[[ Data, beginning ]]

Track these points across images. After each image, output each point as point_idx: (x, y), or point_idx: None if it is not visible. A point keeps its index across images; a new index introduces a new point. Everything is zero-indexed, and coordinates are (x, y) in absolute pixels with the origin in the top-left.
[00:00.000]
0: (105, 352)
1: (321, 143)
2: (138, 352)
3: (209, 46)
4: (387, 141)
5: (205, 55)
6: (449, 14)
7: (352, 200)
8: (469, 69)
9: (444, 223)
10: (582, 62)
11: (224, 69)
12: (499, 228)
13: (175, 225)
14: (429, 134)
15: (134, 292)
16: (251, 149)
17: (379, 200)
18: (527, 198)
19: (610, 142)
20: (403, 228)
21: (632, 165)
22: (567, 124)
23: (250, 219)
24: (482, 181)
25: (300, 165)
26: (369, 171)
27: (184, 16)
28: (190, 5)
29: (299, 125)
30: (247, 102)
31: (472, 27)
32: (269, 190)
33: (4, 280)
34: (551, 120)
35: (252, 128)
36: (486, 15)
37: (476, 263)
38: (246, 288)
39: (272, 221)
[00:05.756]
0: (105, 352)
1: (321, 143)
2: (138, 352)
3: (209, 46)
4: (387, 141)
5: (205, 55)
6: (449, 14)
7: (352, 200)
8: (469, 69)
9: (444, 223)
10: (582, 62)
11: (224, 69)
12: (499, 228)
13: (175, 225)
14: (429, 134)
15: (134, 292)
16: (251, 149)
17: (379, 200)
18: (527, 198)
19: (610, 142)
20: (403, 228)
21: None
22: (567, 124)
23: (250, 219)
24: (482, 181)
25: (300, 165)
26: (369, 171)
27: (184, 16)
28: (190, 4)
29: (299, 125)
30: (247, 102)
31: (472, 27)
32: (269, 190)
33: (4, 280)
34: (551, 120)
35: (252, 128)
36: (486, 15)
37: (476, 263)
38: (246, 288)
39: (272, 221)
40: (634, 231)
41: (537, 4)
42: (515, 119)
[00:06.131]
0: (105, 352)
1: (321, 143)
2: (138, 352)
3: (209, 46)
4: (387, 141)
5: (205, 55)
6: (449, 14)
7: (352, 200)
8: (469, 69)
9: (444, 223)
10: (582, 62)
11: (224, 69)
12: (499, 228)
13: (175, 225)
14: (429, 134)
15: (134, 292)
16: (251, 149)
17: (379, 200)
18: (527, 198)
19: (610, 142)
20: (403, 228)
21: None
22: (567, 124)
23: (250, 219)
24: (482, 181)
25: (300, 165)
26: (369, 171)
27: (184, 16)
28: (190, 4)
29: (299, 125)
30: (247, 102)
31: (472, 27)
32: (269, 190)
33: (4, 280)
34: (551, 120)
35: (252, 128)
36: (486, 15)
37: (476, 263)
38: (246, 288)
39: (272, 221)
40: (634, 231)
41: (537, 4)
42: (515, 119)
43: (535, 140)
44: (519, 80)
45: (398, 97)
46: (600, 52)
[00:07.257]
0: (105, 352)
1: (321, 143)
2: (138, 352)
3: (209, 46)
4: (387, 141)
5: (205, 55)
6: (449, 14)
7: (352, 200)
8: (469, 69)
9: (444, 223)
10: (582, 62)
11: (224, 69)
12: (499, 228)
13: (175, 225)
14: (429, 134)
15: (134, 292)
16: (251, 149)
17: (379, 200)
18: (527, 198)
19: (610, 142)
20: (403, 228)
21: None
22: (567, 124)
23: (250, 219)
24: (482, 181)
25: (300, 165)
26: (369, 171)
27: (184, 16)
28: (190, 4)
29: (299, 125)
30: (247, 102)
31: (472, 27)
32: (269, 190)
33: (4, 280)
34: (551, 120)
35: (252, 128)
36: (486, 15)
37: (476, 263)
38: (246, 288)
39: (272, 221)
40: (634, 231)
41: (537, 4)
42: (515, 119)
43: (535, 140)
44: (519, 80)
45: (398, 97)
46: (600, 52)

[[ Data, end ]]

> [What you are asked to do]:
Output each line of the material exactly as it was written above.

> [Answer]:
Track these points across images. After each image, output each point as point_idx: (x, y), or point_idx: None if it is not visible. A point keeps its index across images; a new index introduces a new point. Everything is zero-indexed, and coordinates are (x, y) in absolute pixels with the origin in the top-left.
[00:00.000]
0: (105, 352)
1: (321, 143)
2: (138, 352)
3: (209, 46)
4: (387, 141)
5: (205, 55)
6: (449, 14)
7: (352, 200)
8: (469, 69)
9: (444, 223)
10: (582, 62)
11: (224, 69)
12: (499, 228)
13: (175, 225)
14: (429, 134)
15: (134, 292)
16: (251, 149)
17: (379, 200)
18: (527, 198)
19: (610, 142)
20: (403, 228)
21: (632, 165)
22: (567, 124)
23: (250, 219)
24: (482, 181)
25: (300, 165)
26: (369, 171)
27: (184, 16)
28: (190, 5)
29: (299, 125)
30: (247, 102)
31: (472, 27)
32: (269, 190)
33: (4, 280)
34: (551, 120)
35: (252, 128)
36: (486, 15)
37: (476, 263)
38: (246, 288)
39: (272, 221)
[00:05.756]
0: (105, 352)
1: (321, 143)
2: (138, 352)
3: (209, 46)
4: (387, 141)
5: (205, 55)
6: (449, 14)
7: (352, 200)
8: (469, 69)
9: (444, 223)
10: (582, 62)
11: (224, 69)
12: (499, 228)
13: (175, 225)
14: (429, 134)
15: (134, 292)
16: (251, 149)
17: (379, 200)
18: (527, 198)
19: (610, 142)
20: (403, 228)
21: None
22: (567, 124)
23: (250, 219)
24: (482, 181)
25: (300, 165)
26: (369, 171)
27: (184, 16)
28: (190, 4)
29: (299, 125)
30: (247, 102)
31: (472, 27)
32: (269, 190)
33: (4, 280)
34: (551, 120)
35: (252, 128)
36: (486, 15)
37: (476, 263)
38: (246, 288)
39: (272, 221)
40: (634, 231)
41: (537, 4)
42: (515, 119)
[00:06.131]
0: (105, 352)
1: (321, 143)
2: (138, 352)
3: (209, 46)
4: (387, 141)
5: (205, 55)
6: (449, 14)
7: (352, 200)
8: (469, 69)
9: (444, 223)
10: (582, 62)
11: (224, 69)
12: (499, 228)
13: (175, 225)
14: (429, 134)
15: (134, 292)
16: (251, 149)
17: (379, 200)
18: (527, 198)
19: (610, 142)
20: (403, 228)
21: None
22: (567, 124)
23: (250, 219)
24: (482, 181)
25: (300, 165)
26: (369, 171)
27: (184, 16)
28: (190, 4)
29: (299, 125)
30: (247, 102)
31: (472, 27)
32: (269, 190)
33: (4, 280)
34: (551, 120)
35: (252, 128)
36: (486, 15)
37: (476, 263)
38: (246, 288)
39: (272, 221)
40: (634, 231)
41: (537, 4)
42: (515, 119)
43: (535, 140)
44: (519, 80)
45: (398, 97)
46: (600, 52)
[00:07.257]
0: (105, 352)
1: (321, 143)
2: (138, 352)
3: (209, 46)
4: (387, 141)
5: (205, 55)
6: (449, 14)
7: (352, 200)
8: (469, 69)
9: (444, 223)
10: (582, 62)
11: (224, 69)
12: (499, 228)
13: (175, 225)
14: (429, 134)
15: (134, 292)
16: (251, 149)
17: (379, 200)
18: (527, 198)
19: (610, 142)
20: (403, 228)
21: None
22: (567, 124)
23: (250, 219)
24: (482, 181)
25: (300, 165)
26: (369, 171)
27: (184, 16)
28: (190, 4)
29: (299, 125)
30: (247, 102)
31: (472, 27)
32: (269, 190)
33: (4, 280)
34: (551, 120)
35: (252, 128)
36: (486, 15)
37: (476, 263)
38: (246, 288)
39: (272, 221)
40: (634, 231)
41: (537, 4)
42: (515, 119)
43: (535, 140)
44: (519, 80)
45: (398, 97)
46: (600, 52)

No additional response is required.